Problem to solve – Using the records that appear below, write out exactly the lines from the one with "of human liver" through the one with "is an immunohistochemistry", keeping both end lines.

Supplied entries –
== Segment start ==

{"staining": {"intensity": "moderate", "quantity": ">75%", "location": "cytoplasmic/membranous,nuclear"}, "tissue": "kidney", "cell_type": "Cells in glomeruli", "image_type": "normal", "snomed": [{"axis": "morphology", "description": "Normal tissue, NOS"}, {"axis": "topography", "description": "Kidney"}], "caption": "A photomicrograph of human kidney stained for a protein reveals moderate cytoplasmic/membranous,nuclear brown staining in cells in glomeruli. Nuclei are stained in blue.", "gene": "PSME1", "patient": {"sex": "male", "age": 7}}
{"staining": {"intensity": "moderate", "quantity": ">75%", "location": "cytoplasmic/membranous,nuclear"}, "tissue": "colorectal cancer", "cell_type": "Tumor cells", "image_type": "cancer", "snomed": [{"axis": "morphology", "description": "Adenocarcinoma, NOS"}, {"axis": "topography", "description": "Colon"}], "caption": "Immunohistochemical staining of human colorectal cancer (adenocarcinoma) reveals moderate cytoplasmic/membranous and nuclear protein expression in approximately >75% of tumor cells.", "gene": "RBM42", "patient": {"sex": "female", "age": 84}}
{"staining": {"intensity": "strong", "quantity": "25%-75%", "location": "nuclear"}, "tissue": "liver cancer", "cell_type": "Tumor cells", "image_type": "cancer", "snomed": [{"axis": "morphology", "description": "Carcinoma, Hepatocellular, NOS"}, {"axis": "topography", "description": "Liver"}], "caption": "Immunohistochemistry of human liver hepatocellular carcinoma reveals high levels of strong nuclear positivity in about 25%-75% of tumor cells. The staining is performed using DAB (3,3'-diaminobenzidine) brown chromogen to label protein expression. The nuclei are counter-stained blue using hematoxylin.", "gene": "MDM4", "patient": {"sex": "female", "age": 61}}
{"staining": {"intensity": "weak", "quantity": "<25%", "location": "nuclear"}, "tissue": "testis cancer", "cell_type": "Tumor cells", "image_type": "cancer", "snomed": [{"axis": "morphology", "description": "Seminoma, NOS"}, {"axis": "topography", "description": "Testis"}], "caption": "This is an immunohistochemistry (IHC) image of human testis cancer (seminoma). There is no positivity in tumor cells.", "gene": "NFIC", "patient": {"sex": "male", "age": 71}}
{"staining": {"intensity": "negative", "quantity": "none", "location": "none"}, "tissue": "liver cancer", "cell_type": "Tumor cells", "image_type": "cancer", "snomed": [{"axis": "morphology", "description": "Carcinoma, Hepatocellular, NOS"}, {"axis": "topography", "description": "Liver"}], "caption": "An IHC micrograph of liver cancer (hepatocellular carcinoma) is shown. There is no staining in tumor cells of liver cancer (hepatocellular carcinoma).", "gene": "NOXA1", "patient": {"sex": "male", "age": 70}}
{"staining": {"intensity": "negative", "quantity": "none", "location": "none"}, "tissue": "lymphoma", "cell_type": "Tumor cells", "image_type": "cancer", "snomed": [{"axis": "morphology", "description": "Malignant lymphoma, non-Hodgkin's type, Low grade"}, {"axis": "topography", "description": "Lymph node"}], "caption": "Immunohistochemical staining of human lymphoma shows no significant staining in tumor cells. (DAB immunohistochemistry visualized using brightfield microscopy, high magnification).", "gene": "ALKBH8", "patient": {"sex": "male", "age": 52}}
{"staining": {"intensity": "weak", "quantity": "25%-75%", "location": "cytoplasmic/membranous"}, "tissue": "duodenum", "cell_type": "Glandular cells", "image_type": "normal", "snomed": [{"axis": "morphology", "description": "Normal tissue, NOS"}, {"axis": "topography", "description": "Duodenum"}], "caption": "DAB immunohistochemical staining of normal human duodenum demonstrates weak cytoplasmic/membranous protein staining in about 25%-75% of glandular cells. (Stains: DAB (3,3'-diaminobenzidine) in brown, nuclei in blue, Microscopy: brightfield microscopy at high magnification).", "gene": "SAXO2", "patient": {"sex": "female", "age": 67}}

== Segment end ==

Answer to this problem –
{"staining": {"intensity": "strong", "quantity": "25%-75%", "location": "nuclear"}, "tissue": "liver cancer", "cell_type": "Tumor cells", "image_type": "cancer", "snomed": [{"axis": "morphology", "description": "Carcinoma, Hepatocellular, NOS"}, {"axis": "topography", "description": "Liver"}], "caption": "Immunohistochemistry of human liver hepatocellular carcinoma reveals high levels of strong nuclear positivity in about 25%-75% of tumor cells. The staining is performed using DAB (3,3'-diaminobenzidine) brown chromogen to label protein expression. The nuclei are counter-stained blue using hematoxylin.", "gene": "MDM4", "patient": {"sex": "female", "age": 61}}
{"staining": {"intensity": "weak", "quantity": "<25%", "location": "nuclear"}, "tissue": "testis cancer", "cell_type": "Tumor cells", "image_type": "cancer", "snomed": [{"axis": "morphology", "description": "Seminoma, NOS"}, {"axis": "topography", "description": "Testis"}], "caption": "This is an immunohistochemistry (IHC) image of human testis cancer (seminoma). There is no positivity in tumor cells.", "gene": "NFIC", "patient": {"sex": "male", "age": 71}}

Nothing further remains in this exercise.